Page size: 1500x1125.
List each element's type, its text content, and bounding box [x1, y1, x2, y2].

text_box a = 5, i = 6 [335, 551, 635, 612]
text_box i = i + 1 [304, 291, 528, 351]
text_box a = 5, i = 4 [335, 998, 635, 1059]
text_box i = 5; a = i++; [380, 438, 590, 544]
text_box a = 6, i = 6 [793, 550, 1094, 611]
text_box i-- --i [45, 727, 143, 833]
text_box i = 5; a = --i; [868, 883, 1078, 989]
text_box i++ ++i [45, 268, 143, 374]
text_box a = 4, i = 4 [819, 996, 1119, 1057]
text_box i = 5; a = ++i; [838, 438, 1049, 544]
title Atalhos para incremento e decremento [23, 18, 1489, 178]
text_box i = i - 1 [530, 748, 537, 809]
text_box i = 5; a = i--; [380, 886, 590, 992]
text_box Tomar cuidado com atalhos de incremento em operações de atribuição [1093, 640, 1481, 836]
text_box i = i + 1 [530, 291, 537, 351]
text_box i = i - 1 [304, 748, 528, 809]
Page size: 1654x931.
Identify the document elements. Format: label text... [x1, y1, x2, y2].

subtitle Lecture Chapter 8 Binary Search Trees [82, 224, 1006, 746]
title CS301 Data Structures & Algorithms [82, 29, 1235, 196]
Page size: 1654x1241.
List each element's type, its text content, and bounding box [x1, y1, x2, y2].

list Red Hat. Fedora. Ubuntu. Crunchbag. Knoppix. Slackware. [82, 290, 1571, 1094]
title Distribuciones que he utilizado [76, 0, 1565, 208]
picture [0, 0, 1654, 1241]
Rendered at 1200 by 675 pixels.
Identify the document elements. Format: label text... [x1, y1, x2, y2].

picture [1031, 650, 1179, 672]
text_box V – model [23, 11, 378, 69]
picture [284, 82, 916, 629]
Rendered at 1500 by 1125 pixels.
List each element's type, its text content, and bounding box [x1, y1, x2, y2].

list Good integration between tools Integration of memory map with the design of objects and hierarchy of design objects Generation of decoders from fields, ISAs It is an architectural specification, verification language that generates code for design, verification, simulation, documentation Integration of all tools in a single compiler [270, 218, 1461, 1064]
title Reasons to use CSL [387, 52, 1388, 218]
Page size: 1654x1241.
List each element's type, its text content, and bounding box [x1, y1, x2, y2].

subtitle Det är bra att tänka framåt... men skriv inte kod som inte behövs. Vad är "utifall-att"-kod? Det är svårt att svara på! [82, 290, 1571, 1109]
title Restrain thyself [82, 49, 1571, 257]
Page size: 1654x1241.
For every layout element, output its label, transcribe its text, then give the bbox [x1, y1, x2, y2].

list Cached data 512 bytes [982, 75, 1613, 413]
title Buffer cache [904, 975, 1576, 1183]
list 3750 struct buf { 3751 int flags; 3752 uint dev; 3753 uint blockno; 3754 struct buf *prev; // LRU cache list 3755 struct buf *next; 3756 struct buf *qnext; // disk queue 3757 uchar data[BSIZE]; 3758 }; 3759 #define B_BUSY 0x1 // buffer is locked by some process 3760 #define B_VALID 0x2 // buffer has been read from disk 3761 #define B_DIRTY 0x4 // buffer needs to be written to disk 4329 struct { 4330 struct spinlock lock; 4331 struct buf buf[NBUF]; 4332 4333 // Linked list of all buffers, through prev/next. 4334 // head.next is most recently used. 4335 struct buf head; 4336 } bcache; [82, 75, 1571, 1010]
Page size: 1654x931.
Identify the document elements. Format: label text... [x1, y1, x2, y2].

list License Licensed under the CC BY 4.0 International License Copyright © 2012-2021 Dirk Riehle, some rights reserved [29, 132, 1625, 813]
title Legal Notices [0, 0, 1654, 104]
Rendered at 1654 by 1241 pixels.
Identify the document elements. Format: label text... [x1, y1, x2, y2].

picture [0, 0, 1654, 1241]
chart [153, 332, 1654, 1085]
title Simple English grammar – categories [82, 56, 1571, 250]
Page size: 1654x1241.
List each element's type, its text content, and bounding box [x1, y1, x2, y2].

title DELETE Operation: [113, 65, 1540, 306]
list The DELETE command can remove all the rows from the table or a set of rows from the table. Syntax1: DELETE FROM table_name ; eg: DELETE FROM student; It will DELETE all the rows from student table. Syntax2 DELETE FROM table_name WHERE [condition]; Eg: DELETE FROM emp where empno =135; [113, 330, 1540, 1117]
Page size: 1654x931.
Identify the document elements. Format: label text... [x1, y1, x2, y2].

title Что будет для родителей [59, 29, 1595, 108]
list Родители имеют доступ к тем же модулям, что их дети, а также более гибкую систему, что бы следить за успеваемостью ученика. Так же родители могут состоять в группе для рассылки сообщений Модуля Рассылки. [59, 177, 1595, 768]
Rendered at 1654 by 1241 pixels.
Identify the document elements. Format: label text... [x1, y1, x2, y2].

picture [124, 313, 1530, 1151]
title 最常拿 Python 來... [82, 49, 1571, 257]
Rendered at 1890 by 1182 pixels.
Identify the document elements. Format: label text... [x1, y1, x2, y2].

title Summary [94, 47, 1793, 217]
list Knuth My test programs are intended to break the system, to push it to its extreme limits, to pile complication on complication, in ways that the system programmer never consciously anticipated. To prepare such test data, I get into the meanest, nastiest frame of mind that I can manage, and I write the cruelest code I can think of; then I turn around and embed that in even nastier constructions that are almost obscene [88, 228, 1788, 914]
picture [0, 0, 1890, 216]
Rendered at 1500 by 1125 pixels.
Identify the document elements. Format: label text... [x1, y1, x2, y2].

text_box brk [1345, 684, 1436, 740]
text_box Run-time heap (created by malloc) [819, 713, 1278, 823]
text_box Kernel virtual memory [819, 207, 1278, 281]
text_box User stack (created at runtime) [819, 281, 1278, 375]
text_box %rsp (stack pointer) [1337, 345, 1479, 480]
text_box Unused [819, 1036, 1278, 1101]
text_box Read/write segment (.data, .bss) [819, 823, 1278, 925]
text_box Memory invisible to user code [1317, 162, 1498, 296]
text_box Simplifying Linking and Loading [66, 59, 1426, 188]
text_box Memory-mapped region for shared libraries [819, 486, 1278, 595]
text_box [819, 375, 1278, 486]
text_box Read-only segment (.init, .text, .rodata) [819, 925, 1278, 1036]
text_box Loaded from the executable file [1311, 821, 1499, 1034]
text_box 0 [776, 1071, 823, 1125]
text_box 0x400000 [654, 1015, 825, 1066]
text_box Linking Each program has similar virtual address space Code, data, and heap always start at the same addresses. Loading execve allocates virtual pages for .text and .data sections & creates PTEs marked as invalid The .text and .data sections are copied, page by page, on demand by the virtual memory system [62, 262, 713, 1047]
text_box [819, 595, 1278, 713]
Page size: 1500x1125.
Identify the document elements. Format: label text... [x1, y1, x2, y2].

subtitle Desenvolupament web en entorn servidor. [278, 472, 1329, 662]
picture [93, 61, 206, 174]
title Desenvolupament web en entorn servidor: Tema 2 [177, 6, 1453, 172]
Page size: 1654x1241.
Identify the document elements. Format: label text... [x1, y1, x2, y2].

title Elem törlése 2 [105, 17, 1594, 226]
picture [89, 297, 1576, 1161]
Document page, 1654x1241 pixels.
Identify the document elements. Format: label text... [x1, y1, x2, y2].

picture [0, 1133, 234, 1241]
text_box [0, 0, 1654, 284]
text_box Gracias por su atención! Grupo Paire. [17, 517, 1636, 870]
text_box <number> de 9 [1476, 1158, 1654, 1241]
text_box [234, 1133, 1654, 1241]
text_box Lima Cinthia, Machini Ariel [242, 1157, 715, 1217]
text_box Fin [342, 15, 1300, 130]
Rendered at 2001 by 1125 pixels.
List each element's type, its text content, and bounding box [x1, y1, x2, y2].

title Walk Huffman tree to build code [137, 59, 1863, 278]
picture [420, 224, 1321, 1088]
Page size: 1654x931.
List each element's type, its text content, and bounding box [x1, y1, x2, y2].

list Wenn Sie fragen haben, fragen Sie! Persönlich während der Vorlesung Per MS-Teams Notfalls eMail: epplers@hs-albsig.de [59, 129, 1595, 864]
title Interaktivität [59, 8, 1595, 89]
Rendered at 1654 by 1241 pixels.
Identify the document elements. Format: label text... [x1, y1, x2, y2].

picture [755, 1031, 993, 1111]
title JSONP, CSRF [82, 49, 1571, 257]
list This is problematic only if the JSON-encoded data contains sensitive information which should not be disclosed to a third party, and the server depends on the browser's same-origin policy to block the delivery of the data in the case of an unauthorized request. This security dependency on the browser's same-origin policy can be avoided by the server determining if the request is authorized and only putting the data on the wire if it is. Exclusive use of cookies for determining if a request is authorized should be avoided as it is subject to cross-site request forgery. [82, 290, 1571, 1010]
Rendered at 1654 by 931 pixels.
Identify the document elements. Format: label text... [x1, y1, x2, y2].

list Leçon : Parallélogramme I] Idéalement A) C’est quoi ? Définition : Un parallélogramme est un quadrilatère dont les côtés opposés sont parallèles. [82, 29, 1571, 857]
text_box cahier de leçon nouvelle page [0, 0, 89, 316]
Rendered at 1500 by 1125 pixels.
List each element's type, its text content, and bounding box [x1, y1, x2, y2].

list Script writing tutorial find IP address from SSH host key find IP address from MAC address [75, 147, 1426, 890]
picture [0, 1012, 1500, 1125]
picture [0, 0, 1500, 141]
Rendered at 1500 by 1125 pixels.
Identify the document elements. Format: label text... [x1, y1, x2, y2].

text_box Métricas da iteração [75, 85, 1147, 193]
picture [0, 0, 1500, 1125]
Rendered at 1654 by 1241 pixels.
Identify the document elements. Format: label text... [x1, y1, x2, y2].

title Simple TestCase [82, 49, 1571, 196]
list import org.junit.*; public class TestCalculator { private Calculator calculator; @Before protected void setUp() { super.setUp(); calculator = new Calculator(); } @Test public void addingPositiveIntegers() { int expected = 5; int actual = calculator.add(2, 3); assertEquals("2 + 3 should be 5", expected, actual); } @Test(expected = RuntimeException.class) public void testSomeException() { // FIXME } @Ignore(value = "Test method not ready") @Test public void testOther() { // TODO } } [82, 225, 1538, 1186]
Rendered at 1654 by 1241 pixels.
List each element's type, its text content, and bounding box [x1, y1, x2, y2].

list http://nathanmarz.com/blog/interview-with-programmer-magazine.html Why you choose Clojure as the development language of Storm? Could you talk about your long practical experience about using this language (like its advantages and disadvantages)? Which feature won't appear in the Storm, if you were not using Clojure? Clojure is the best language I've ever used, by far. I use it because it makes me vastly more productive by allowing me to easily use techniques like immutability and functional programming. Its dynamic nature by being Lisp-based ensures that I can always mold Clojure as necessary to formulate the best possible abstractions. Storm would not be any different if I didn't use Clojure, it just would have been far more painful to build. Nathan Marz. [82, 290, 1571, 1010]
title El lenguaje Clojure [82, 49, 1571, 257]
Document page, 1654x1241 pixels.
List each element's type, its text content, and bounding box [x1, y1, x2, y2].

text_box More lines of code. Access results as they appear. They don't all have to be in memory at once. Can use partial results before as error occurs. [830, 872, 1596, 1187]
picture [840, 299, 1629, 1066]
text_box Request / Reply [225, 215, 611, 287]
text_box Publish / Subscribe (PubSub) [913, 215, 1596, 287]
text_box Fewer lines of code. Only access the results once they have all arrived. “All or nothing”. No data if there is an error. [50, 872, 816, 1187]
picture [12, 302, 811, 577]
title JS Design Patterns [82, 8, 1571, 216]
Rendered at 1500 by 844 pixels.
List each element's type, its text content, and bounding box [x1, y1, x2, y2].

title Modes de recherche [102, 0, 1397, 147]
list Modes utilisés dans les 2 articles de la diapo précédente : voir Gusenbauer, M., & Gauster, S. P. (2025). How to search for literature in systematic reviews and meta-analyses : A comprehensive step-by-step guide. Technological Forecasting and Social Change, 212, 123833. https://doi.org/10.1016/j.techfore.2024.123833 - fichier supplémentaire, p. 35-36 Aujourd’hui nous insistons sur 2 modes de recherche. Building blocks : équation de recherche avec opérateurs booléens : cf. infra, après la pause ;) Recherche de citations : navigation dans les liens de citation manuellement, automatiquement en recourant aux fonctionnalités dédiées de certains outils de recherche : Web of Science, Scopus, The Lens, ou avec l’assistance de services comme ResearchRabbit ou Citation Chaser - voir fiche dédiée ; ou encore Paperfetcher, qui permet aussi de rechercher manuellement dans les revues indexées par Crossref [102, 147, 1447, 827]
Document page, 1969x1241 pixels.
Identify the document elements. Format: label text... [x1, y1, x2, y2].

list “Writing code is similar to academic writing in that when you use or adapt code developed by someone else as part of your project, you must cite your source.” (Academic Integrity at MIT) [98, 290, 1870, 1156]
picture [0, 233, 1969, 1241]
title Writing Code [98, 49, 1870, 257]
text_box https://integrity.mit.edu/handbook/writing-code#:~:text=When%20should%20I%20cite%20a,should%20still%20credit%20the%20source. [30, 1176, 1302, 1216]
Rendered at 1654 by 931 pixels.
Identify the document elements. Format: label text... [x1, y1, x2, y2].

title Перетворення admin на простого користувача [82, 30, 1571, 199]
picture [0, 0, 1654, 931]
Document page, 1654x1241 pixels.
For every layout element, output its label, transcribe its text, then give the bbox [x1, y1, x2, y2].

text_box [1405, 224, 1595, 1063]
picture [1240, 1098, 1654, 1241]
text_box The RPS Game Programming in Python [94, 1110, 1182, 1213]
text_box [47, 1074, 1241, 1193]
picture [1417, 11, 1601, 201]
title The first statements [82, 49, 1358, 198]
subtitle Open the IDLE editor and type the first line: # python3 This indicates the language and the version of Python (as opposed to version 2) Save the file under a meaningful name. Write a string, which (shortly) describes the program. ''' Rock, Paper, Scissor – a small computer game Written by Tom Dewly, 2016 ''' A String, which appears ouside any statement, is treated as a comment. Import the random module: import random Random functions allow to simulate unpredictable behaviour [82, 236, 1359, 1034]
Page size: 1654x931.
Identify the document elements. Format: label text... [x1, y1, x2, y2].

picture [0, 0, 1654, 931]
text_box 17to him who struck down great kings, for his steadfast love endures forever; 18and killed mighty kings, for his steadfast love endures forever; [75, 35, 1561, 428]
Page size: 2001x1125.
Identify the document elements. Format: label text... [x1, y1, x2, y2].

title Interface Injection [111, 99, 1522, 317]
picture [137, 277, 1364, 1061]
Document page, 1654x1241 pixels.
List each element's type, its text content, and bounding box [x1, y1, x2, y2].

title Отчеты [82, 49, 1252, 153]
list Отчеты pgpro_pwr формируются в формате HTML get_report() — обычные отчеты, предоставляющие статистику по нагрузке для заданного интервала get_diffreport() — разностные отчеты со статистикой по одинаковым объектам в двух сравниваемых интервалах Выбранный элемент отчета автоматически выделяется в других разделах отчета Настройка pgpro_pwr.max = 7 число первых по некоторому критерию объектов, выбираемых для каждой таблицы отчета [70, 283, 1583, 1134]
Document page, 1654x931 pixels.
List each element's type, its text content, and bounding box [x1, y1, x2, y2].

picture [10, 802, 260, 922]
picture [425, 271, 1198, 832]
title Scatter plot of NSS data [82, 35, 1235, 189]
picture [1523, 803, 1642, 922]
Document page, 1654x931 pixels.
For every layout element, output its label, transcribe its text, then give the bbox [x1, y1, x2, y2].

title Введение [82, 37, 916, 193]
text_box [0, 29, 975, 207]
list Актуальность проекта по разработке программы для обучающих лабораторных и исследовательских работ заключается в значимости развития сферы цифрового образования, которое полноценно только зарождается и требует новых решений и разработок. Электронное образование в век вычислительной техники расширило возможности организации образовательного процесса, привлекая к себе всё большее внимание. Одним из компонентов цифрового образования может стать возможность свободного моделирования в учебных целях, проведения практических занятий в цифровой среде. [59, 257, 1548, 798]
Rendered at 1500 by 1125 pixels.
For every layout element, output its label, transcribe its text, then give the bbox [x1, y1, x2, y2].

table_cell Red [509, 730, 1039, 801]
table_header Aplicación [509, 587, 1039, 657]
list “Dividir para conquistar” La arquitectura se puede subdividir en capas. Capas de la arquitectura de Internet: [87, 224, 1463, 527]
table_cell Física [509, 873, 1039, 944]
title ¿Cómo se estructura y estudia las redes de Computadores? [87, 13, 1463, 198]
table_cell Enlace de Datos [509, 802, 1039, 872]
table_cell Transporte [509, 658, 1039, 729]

§ **Exercise**: In the entries from the first line through the line holding "text_box i++ ++i [45, 268, 143, 374]", inclusive, rename "bounding box" to "enclosing box" and write those lines out again with everything else unchanged.

§ **Task solution**:
Page size: 1500x1125.
List each element's type, its text content, and enclosing box [x1, y1, x2, y2].

text_box a = 5, i = 6 [335, 551, 635, 612]
text_box i = i + 1 [304, 291, 528, 351]
text_box a = 5, i = 4 [335, 998, 635, 1059]
text_box i = 5; a = i++; [380, 438, 590, 544]
text_box a = 6, i = 6 [793, 550, 1094, 611]
text_box i-- --i [45, 727, 143, 833]
text_box i = 5; a = --i; [868, 883, 1078, 989]
text_box i++ ++i [45, 268, 143, 374]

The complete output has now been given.